Hartlett started the 2012 AFL season with a best on ground performance in Port Adelaide's narrow win over the Saints in Round 1. He had 26 disposals and kicked a vital goal playing across half-back. His early season form was solid, but he struggled to have the impact on games. He continued to mix his time between half-back and the midfield. His best performance of the year came in Round 10 against Carlton, when Hartlett received the three Brownlow votes for 26 disposals and three raking goals from outside 50m. Hartlett's season was derailed in Round 12 when he suffered a hamstring tear, which kept him out until Round 19. He played two matches before being suspended for two weeks for contact with Hawthorn's Cyril Rioli. Hartlett finished the season ranked sixth at the club for average disposals and fourth for total tackles

Season 2014 was considered a breakout season for Hartlett where played the majority of the season in the midfield, averaging 21 disposals and kicking 21 goals. His field kicking was consistently damaging. His best performances of the season were a Showdown medal winning game against the Crows in round 2 and an important semi-final performance where he racked up a team-high 33 disposals.

However, in 2015, Hartlett had an up and down season. He was often serviceable in his role across half-back and pushing up to the wing but seemed to be less damaging, particularly with his kicking inside 50. His tally of 9 goals was well short of his 21 from 2014. He did however record a personal best for disposals in a season and played every game for the first time in his too often injury-interrupted career.
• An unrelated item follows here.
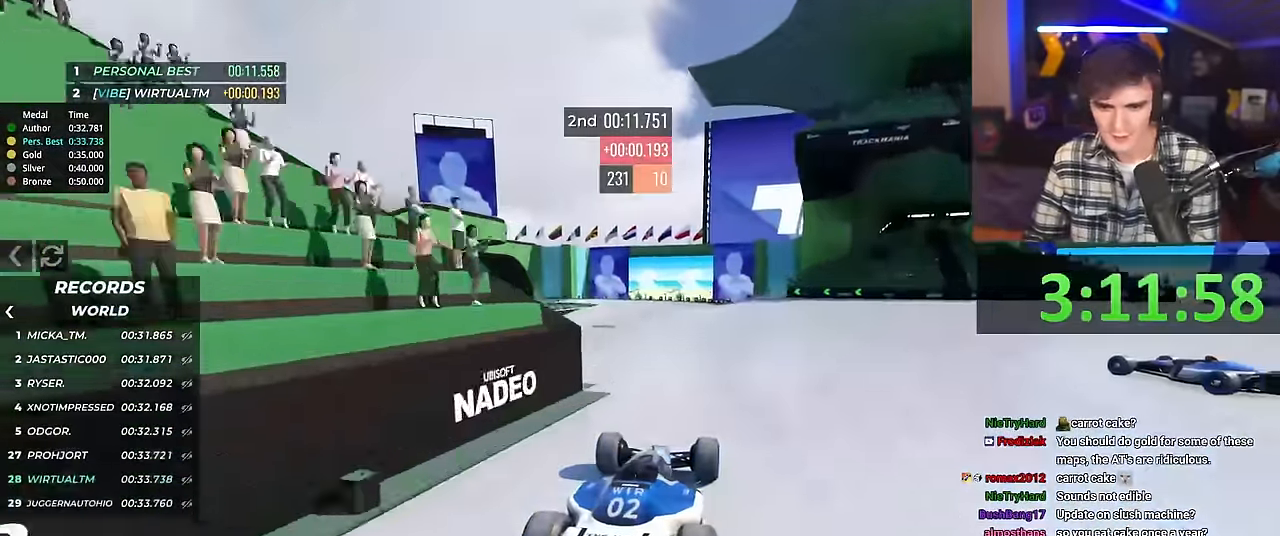
{"keys": ["up"], "events": [[117, "right", "down"], [184, "right", "up"]]}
For the 2016 season, Hartlett was announced as the vice-captain of the club to captain Travis Boak.

He was delisted by Port Adelaide at the end of the 2021 AFL season.

After being delisted, Hartlett returned to his junior SANFL club, West Adelaide, and played a full season. He would win the Neil Kerley Award as West Adelaide's Best & Fairest player.

==Coaching career==
During his final playing season with West Adelaide, Hartlett acted as the club's Youth Development Manager and also was an assistant coach for Port Adelaide's AFL Women's team. In 2023 he became a development coach within the Port's AFL program and in the following year he was appointed coach of the club's SANFL side. Hartlett ceased coaching the SANFL side following the 2025 season, and was appointed the senior side's assistant coach for stoppages, contest and opposition analysis.

==Personal life==
He is the younger brother of former Carlton forward Adam Hartlett.

His sister Annabel, known by her stage name Godlands, is a DJ, songwriter, and music producer.